(Dataset entries)
-*-

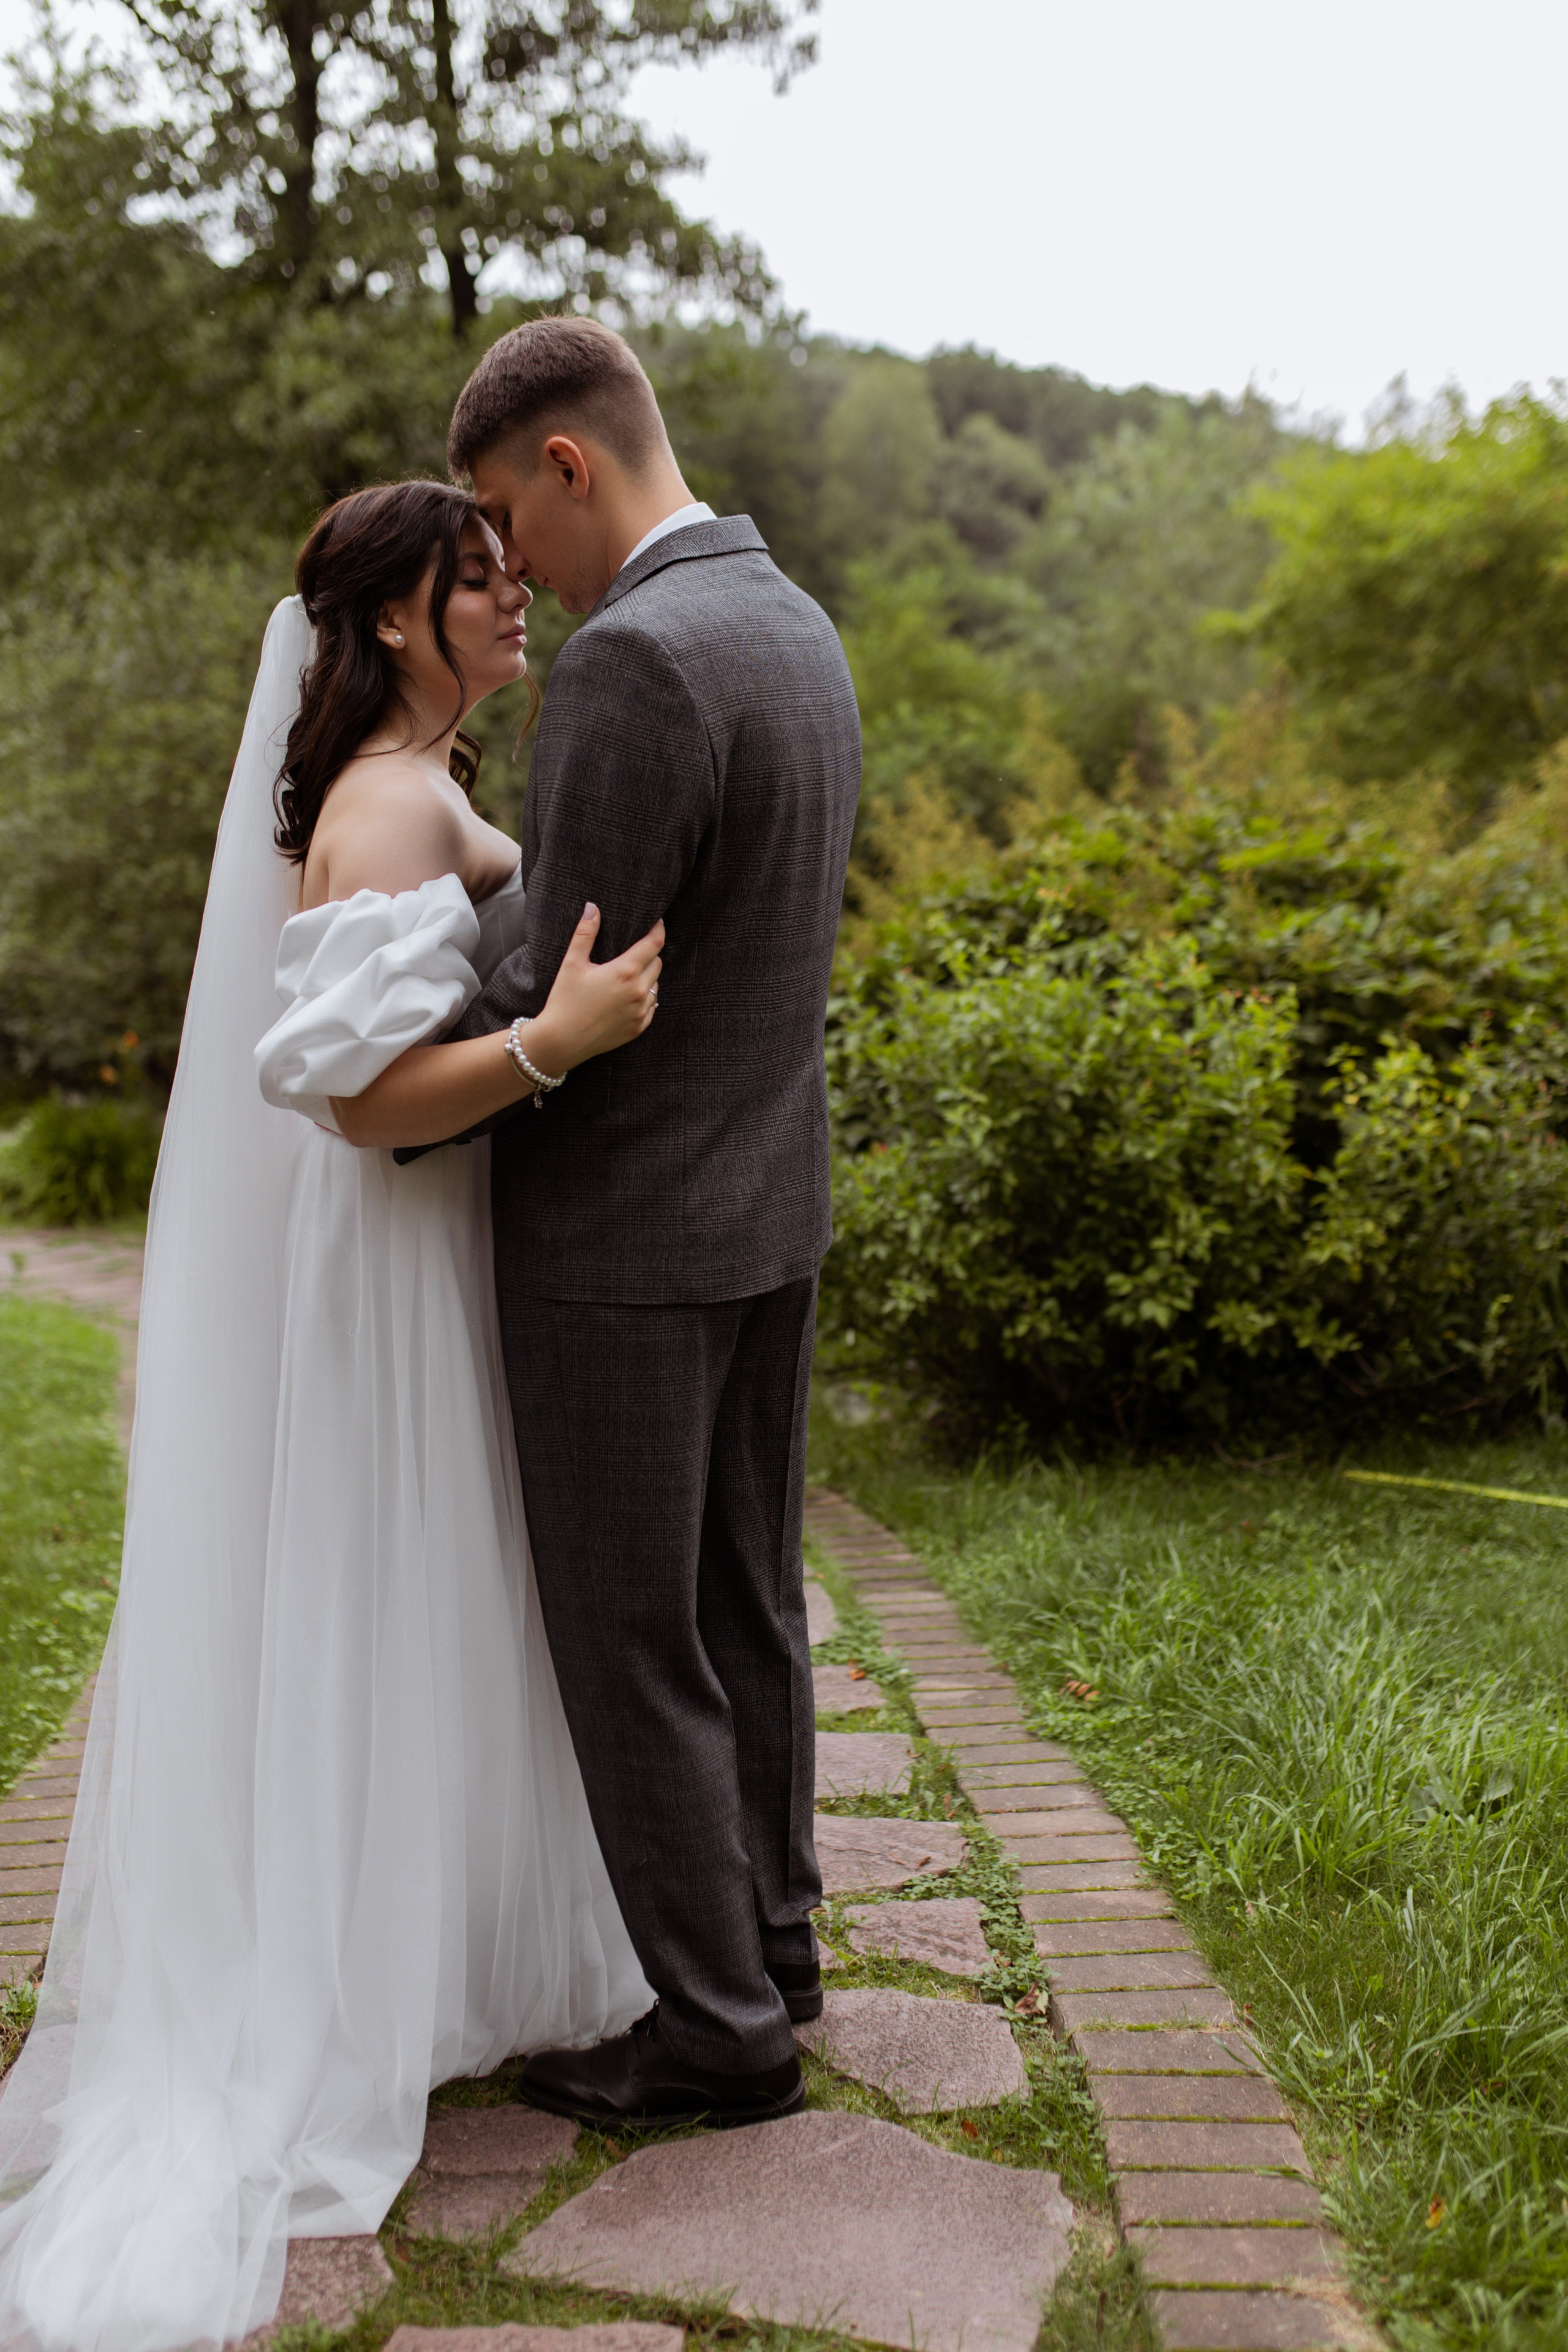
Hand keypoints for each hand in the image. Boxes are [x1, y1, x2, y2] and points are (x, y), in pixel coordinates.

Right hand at [526, 903, 664, 1077]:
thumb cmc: (565, 1001)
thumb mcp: (572, 964)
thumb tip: (592, 907)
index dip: (658, 930)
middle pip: (657, 963)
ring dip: (647, 977)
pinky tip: (627, 996)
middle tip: (633, 951)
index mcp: (625, 972)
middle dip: (649, 954)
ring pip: (655, 985)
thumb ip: (585, 933)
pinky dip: (645, 997)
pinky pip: (652, 1006)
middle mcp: (639, 992)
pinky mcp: (639, 1027)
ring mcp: (641, 1012)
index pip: (654, 944)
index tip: (657, 923)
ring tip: (627, 975)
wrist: (562, 1041)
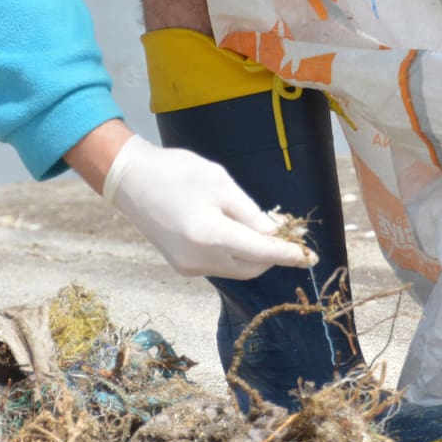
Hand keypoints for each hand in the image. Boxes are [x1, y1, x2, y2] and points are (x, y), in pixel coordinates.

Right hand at [101, 135, 317, 279]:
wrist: (129, 180)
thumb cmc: (176, 172)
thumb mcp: (220, 183)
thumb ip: (251, 213)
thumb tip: (275, 234)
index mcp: (211, 236)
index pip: (262, 252)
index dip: (289, 254)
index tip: (312, 257)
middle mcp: (199, 259)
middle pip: (252, 266)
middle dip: (272, 252)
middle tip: (283, 229)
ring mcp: (188, 266)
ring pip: (237, 268)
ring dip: (253, 253)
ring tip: (257, 226)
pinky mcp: (182, 266)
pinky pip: (219, 265)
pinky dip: (234, 253)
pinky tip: (232, 231)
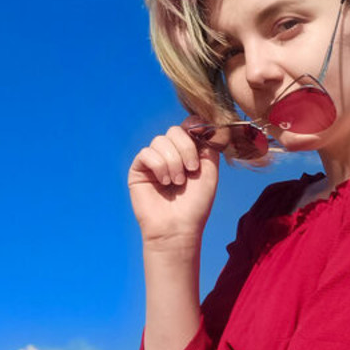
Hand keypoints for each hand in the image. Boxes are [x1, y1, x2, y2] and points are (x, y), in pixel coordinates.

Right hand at [128, 123, 219, 245]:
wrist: (178, 227)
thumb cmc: (196, 204)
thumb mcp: (210, 171)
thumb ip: (209, 145)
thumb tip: (205, 122)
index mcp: (189, 151)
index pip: (189, 125)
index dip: (195, 128)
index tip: (203, 139)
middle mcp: (171, 153)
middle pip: (175, 130)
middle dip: (186, 148)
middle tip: (192, 170)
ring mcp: (154, 160)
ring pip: (161, 141)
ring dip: (173, 161)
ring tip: (177, 182)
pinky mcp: (139, 168)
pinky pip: (147, 153)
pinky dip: (159, 166)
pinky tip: (165, 182)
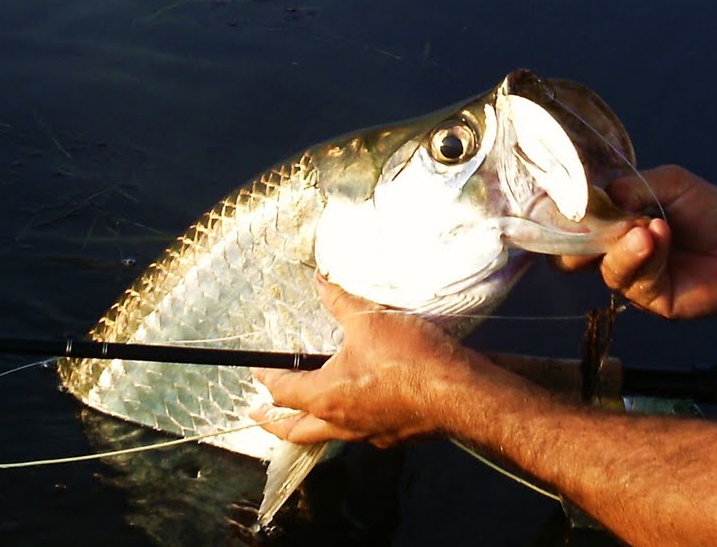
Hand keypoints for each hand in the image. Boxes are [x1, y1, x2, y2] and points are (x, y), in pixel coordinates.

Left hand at [250, 275, 470, 447]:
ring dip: (313, 425)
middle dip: (275, 424)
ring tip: (308, 413)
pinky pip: (362, 433)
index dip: (267, 379)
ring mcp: (369, 435)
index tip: (256, 372)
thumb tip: (319, 280)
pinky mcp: (395, 436)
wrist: (459, 391)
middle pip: (296, 431)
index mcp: (326, 397)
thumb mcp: (369, 319)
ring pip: (329, 435)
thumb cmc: (408, 357)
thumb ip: (340, 301)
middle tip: (260, 415)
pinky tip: (362, 406)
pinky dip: (351, 422)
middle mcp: (342, 423)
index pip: (283, 392)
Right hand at [556, 166, 716, 318]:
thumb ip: (631, 187)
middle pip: (570, 257)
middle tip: (592, 223)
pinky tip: (662, 236)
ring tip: (651, 226)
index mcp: (612, 223)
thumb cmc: (709, 210)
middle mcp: (614, 252)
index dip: (561, 216)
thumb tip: (599, 198)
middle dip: (576, 240)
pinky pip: (634, 280)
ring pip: (605, 267)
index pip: (571, 224)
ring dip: (625, 245)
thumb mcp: (669, 182)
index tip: (561, 201)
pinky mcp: (650, 300)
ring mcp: (631, 278)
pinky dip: (647, 255)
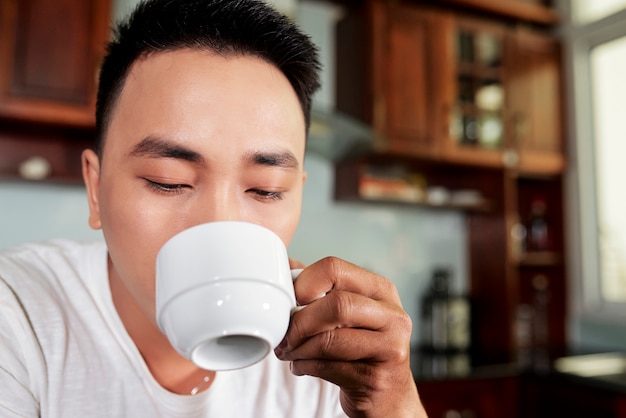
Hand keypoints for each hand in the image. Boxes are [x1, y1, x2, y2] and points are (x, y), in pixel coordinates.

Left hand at [276, 257, 427, 416]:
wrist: (386, 396)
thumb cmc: (359, 349)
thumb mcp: (345, 314)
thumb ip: (318, 288)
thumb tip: (286, 265)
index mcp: (380, 289)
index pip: (335, 269)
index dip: (303, 283)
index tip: (288, 300)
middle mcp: (392, 315)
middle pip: (337, 304)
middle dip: (300, 322)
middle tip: (284, 335)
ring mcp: (390, 347)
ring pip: (331, 339)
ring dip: (298, 348)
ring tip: (288, 352)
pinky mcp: (379, 377)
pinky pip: (329, 367)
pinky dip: (305, 366)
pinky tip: (301, 366)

-*-

Problem description - All lines above between those holding "index mcp: (326, 397)" and "pinky mcp: (650, 300)", inclusive, must be set down unchanged, and no other line may be included.

Solution to this exercise -
index mcp: (326, 397)
thumb mcp: (369, 319)
ring pip: (329, 435)
thumb cmc: (408, 357)
thumb ip: (340, 301)
middle tip: (260, 415)
pinky tip: (362, 406)
pinky dip: (351, 422)
middle mcp: (342, 423)
index pip: (283, 392)
Right hand at [556, 166, 716, 318]:
thumb ip: (631, 187)
middle pip: (570, 257)
middle tip: (592, 223)
pinky tip: (662, 236)
ring tip: (651, 226)
index mcp: (612, 223)
thumb cmc: (709, 210)
middle mcp: (614, 252)
index dip: (561, 216)
thumb tip: (599, 198)
middle dip: (576, 240)
pinky pip: (634, 280)
ring pip: (605, 267)
index pip: (571, 224)
ring dip: (625, 245)
thumb mcp: (669, 182)
index tip: (561, 201)
pinky mcp: (650, 300)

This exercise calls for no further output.